I first tried soundpainting the summer after my freshman year, during the beginning of a student travel program. I was sitting in a circle in a light blue room on a class-free Saturday with about eight other students and two professors. The room was perfectly illuminated, thanks to the huge window that let in Oxford’s bright nine-o-clock light and the glimmers of excitement that came with the opportunity to finally realize our wanderlust. Nobody really talked before we began; nobody really knew how to respond to the overwhelming feeling underneath the jet lag and unfamiliarity that we were in a special place.
The professor briefly introduced us to soundpainting, explaining that it was essentially a performance in which the conductor uses various gestures to lead the types of sounds that the performers make. I realized that soundpainting is just that: painting with sound. In the same way the painter creates his masterpiece using distinct hues, the conductor combines unique sounds to create his. A canvas only painted one color would be considered boring; soundpainting is only truly effective when distinctive sounds are combined together to enhance the other, like gentle whispers that heighten the vivid intensity of a repeated bass note. In addition, neither the painter nor the conductor truly knows how his creation will turn out, as both involve an element of improvisation and reliance on raw material. Therefore, the painter and conductor simply act as leaders that guide the creation of art. Moreover, like the painter who has different brushes to create varied textures, the soundpainter has his own set of tools that create individualized sounds: his performers.
However, it’s not the final product itself that was so special about soundpainting, but the environment it created that made me feel perfectly content. Soundpainting is a completely collaborative work, because it relies on constant sparks of inspiration to keep a greater fire going. Soundpainting is based off of immediate improvisation, so each motion the conductor makes causes the individual performers to respond in distinctive, innovative ways. There’s simply no time for one to second-guess herself. This is creativity in its purest form.
When soundpainting, we aren’t afraid of what we don’t know; instead, it excites us. Nobody knows where the piece is going to end up, but we engage in a musical conversation to figure it out together. Impermanence is inevitable, because the feel of the piece is constantly changing with each new addition and layer. Instead of fearing change, one becomes an agent of it, willing to test if her core values and what she can offer to the group can truly survive new ideas.

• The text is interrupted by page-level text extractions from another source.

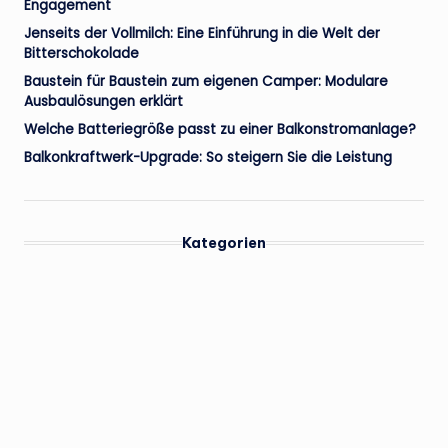
Engagement
Jenseits der Vollmilch: Eine Einführung in die Welt der
Bitterschokolade
Baustein für Baustein zum eigenen Camper: Modulare
Ausbaulösungen erklärt
Welche Batteriegröße passt zu einer Balkonstromanlage?
Balkonkraftwerk-Upgrade: So steigern Sie die Leistung
Kategorien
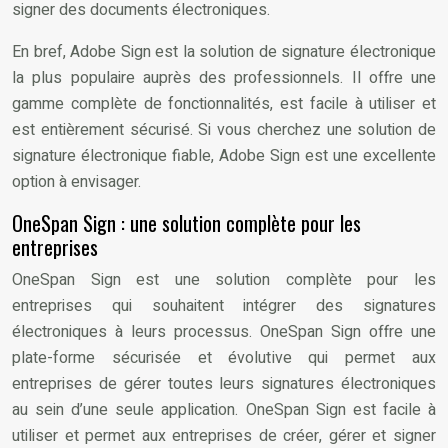
signer des documents électroniques.
En bref, Adobe Sign est la solution de signature électronique
la plus populaire auprès des professionnels. Il offre une
gamme complète de fonctionnalités, est facile à utiliser et
est entièrement sécurisé. Si vous cherchez une solution de
signature électronique fiable, Adobe Sign est une excellente
option à envisager.
OneSpan Sign : une solution complète pour les
entreprises
OneSpan Sign est une solution complète pour les
entreprises qui souhaitent intégrer des signatures
électroniques à leurs processus. OneSpan Sign offre une
plate-forme sécurisée et évolutive qui permet aux
entreprises de gérer toutes leurs signatures électroniques
au sein d’une seule application. OneSpan Sign est facile à
utiliser et permet aux entreprises de créer, gérer et signer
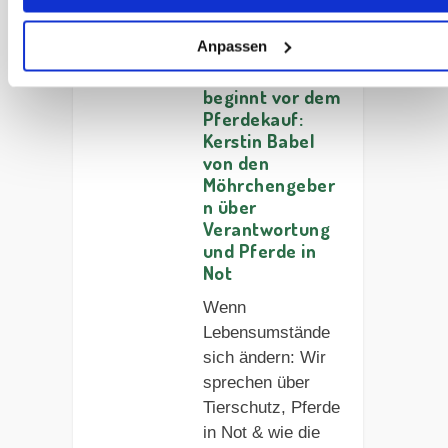
Expertentalk
Anpassen
#20 –
Tierschutz
beginnt vor dem
Pferdekauf:
Kerstin Babel
von den
Möhrchengeber
n über
Verantwortung
und Pferde in
Not
Wenn
Lebensumstände
sich ändern: Wir
sprechen über
Tierschutz, Pferde
in Not & wie die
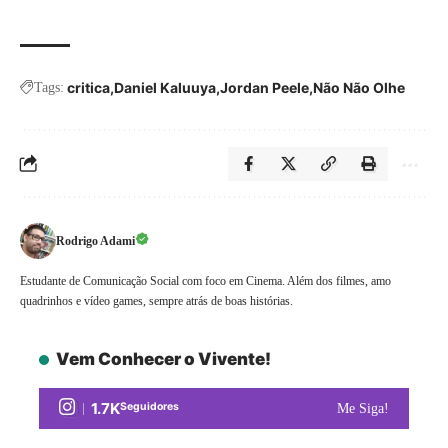
critica
Daniel Kaluuya
Jordan Peele
Não Não Olhe
Tags:
Rodrigo Adami
Estudante de Comunicação Social com foco em Cinema. Além dos filmes, amo
quadrinhos e vídeo games, sempre atrás de boas histórias.
Vem Conhecer o Vivente!
1.7K
Seguidores
Me Siga!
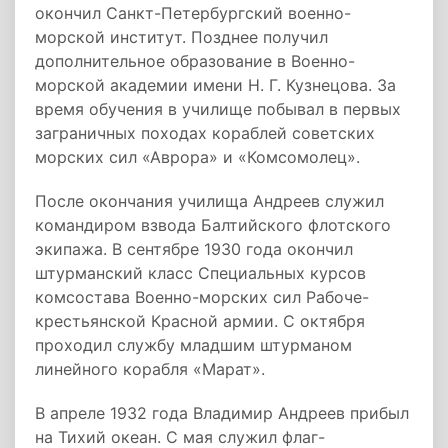
окончил Санкт-Петербургский военно-
морской институт. Позднее получил
дополнительное образование в Военно-
морской академии имени Н. Г. Кузнецова. За
время обучения в училище побывал в первых
заграничных походах кораблей советских
морских сил «Аврора» и «Комсомолец».
После окончания училища Андреев служил
командиром взвода Балтийского флотского
экипажа. В сентябре 1930 года окончил
штурманский класс Специальных курсов
комсостава Военно-морских сил Рабоче-
крестьянской Красной армии. С октября
проходил службу младшим штурманом
линейного корабля «Марат».
В апреле 1932 года Владимир Андреев прибыл
на Тихий океан. С мая служил флаг-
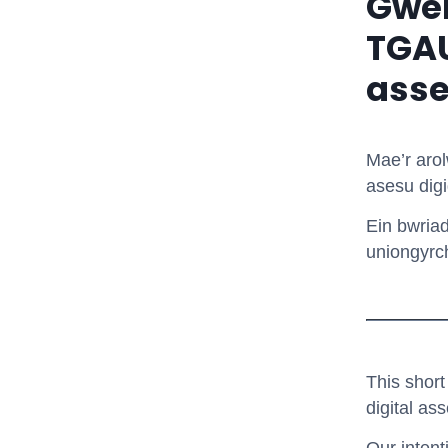
Gwem
TGAU
asse
Mae’r arol
asesu dig
Ein bwriad
uniongyrch
This short
digital as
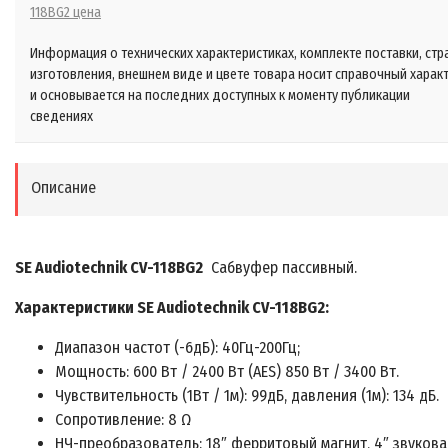
118BG2 цена
Информация о технических характеристиках, комплекте поставки, стр
изготовления, внешнем виде и цвете товара носит справочный харак
и основывается на последних доступных к моменту публикации
сведениях
Описание
SE Audiotechnik CV-118BG2
Сабвуфер пассивный.
Характеристики
SE Audiotechnik CV-118BG2
:
Диапазон частот (-6дБ): 40Гц-200Гц;
Мощность: 600 Вт / 2400 Вт (AES) 850 Вт / 3400 Вт.
Чувствительность (1Вт / 1м): 99дБ, давления (1м): 134 дБ.
Сопротивление: 8 Ω
НЧ-преобразователь: 18″ ферритовый магнит, 4″ звукова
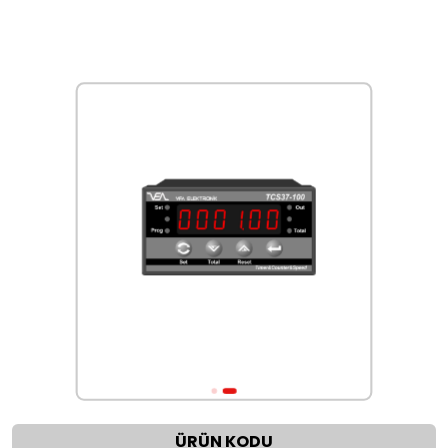
ÜRÜN KODU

I probably won’t spend the rest of my life soundpainting in a light blue room in Oxford with the same eight students and two professors, but luckily, I don’t have to. If this environment sounds familiar, it’s because it is. This is the environment of learning, and this is where I am perfectly content. My contentment is constantly moving and dynamic—it’s whispering eeriness followed by loud bass notes, a French-infused song overlapped with a Mandarin monologue reminding me who I am. It’s sudden silence that seems as if it will last forever, hanging onto the mercy of the conductor who decides when our anxious selves can be expressed again. It’s the harmonies of collaboration that break the threatening silence of stagnancy; it’s the co-creation of an everlasting song of learning greater than ourselves.